Since I have a hosted site, I get to nominate a Bay Area artist who I think would benefit from this $1000 travel grant.  Who do you folks think it should be?  Feel free to post your own nominations in the comments, or even better, sign up for your own artist web site and make sure that grant actually happens.  Only 13 more artists are needed!

And just in case you needed another reason why The Present Group rocks the free world (which you don’t), they’ve already provided free hosting to the Conference of Creative Entrepreneurs! It’s just one more way they’re helping artists live the dream of turning their passion into a living.

(Psst!
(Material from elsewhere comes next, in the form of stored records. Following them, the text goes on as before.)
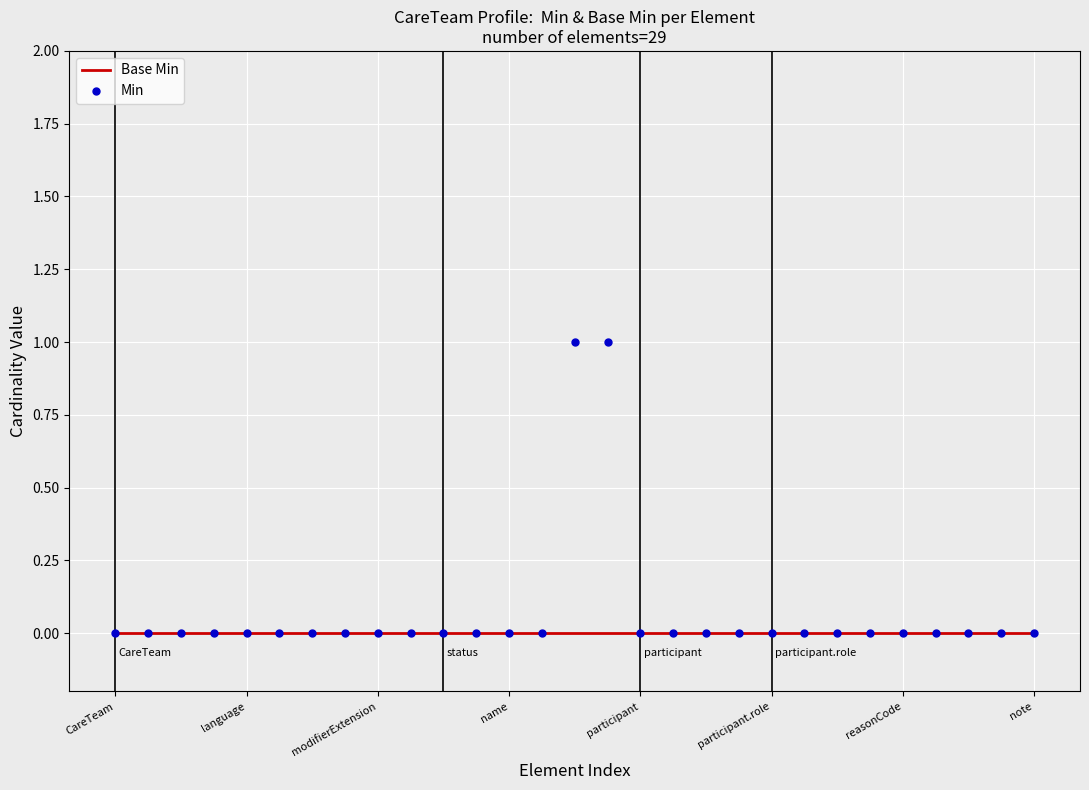

Count the Min values in the range 0 to 1.

29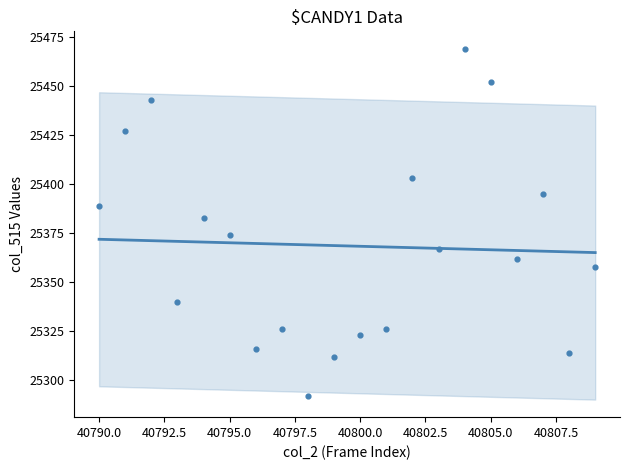

What is the change in value from 40794 to 40805?

+69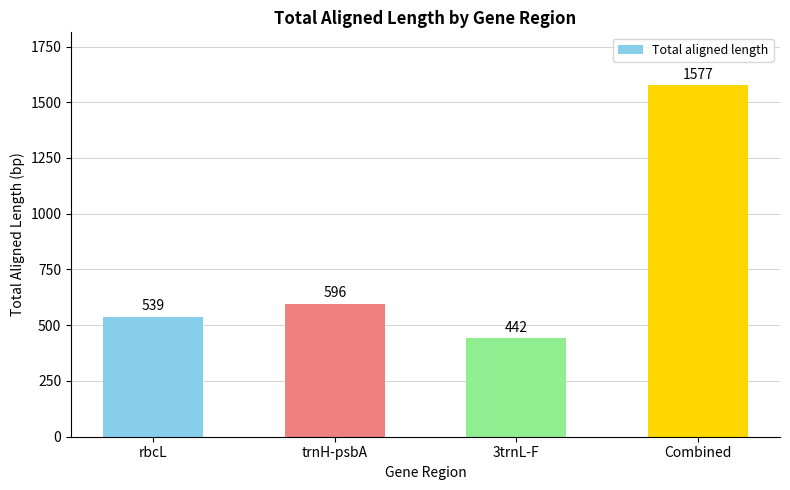

The chart shows a value of 173 at rbcL. True or false?

False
I also heard a rumor that TPG hosting may start offering exclusive free portfolio templates that are simple, gorgeous, and ready to go.  Just add your own text and pictures and voila!  Fully-baked portfolio site.  In the meantime, both WordPress and Inexhibit have free themes to choose from, or you can hire us at Burning House to make you a custom one.)

The Present Group was founded in 2006 by Eleanor and Oliver Wise out of the desire to create affordable and sustainable models for funding artists. In their first three years, their quarterly subscription art service has channeled over $20,000 toward funding artist projects, stipends, and development of critical essays. The Present Group Web Hosting is yet another attempt to create a sustainable revenue stream for artist grants.